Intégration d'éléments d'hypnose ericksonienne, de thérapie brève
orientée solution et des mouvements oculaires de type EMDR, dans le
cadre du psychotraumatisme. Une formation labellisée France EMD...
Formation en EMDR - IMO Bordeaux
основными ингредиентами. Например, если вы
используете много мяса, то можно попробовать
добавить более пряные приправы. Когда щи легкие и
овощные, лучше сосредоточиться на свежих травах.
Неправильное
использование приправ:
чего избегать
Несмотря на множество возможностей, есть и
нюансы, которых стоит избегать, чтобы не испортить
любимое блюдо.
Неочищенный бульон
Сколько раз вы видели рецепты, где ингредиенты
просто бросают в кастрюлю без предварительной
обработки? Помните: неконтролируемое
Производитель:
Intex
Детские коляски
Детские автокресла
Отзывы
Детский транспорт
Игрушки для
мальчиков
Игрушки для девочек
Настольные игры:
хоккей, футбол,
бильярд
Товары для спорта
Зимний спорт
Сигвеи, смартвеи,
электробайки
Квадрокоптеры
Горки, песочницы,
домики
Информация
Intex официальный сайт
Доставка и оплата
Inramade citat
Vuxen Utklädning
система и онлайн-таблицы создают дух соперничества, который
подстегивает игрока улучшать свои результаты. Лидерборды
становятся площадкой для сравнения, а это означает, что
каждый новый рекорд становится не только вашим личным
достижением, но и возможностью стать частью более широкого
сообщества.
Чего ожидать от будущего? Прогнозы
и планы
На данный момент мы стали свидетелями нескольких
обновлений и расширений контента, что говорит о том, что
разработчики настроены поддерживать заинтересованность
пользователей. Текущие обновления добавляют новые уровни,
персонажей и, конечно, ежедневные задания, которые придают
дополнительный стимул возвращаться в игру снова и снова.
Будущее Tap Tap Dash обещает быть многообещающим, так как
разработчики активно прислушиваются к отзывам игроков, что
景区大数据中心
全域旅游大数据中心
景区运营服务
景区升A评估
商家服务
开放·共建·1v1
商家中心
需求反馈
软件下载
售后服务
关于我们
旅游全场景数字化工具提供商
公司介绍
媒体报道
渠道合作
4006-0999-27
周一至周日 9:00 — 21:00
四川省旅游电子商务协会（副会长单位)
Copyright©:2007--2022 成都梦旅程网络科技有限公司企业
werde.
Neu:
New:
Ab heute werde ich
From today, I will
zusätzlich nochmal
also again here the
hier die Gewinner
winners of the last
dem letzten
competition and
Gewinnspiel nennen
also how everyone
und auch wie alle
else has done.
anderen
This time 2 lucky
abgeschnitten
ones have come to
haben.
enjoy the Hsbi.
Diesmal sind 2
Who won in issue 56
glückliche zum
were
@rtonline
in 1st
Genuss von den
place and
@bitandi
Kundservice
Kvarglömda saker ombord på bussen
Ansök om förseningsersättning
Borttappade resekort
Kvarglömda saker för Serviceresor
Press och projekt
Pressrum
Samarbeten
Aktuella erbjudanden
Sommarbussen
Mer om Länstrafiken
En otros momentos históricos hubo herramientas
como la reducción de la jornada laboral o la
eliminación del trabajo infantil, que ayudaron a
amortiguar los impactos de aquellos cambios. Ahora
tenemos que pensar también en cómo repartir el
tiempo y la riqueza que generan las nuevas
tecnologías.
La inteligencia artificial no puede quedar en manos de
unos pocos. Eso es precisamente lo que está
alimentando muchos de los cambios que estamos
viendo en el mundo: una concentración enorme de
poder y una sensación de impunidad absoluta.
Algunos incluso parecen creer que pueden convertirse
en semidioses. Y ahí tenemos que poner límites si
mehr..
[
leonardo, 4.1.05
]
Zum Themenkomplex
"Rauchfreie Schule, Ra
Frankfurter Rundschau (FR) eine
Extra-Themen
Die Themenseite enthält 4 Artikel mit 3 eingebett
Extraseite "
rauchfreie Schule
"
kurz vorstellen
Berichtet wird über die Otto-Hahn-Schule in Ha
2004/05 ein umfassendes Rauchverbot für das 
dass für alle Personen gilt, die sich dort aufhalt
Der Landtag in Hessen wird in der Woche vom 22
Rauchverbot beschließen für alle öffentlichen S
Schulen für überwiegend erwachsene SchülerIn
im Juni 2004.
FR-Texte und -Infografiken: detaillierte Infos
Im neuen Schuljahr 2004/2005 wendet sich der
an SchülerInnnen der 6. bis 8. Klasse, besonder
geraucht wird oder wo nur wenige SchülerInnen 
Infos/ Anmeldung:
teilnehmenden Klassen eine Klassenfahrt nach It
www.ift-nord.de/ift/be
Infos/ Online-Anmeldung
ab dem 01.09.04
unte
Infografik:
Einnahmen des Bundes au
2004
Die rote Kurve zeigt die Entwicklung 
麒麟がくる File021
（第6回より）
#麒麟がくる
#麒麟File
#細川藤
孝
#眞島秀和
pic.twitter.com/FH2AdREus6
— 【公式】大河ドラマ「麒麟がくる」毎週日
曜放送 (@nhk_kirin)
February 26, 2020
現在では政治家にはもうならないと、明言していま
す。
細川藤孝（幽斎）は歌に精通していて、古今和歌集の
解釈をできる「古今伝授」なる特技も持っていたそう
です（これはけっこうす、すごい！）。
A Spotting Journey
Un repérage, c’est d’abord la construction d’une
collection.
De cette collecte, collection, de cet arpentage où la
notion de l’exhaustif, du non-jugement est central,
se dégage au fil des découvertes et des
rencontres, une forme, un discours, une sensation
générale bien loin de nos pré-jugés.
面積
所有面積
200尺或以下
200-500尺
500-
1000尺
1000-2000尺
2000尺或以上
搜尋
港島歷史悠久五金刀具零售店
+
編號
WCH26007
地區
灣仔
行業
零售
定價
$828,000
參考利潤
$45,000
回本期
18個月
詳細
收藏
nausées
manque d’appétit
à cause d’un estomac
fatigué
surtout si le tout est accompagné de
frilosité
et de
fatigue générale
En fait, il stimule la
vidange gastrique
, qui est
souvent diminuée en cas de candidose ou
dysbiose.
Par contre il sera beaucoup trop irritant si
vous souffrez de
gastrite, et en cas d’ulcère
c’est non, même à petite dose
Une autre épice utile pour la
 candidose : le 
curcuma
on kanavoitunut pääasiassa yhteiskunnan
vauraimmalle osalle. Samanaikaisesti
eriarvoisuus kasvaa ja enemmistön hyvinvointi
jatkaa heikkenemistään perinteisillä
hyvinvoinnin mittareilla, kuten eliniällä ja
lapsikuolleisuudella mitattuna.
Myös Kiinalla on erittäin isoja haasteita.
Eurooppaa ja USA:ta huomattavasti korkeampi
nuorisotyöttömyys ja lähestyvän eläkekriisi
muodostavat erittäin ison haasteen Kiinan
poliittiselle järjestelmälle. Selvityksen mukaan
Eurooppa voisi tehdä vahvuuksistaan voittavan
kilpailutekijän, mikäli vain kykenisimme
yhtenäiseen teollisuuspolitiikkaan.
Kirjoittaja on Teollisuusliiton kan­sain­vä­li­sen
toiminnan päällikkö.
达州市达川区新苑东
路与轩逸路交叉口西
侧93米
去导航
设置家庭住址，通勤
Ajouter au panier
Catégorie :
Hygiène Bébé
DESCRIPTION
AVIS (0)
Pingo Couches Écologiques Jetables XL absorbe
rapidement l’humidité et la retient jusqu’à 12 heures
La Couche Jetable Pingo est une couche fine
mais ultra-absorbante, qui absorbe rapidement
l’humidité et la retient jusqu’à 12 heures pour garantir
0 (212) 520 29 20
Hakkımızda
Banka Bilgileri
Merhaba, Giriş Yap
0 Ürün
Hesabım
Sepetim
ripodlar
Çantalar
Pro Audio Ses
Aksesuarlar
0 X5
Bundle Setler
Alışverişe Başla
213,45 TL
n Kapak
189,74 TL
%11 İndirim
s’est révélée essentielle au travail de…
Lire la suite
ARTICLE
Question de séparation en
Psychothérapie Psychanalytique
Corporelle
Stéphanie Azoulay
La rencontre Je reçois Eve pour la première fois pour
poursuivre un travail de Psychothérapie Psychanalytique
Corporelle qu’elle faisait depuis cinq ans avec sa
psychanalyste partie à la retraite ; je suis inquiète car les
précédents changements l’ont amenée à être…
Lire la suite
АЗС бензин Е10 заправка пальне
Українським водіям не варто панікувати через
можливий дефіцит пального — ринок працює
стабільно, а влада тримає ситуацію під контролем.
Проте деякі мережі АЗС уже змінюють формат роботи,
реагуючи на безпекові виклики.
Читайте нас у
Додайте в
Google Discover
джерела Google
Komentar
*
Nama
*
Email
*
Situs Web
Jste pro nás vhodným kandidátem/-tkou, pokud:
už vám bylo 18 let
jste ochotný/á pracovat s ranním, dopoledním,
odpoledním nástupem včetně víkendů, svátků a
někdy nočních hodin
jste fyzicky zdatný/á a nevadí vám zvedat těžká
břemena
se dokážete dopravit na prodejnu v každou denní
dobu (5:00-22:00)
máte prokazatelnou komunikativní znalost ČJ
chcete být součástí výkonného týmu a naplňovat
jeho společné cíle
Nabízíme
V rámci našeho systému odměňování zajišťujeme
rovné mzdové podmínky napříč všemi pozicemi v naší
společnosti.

### WORK INSTRUCTIONS
Copy everything from the start of the records down to the line containing "используете много мяса, то можно попробовать", both ends included, replacing "Bordeaux" with "Lyon" and leaving the rest unchanged.

### ANSWER TO THE PROBLEM
Intégration d'éléments d'hypnose ericksonienne, de thérapie brève
orientée solution et des mouvements oculaires de type EMDR, dans le
cadre du psychotraumatisme. Une formation labellisée France EMD...
Formation en EMDR - IMO Lyon
основными ингредиентами. Например, если вы
используете много мяса, то можно попробовать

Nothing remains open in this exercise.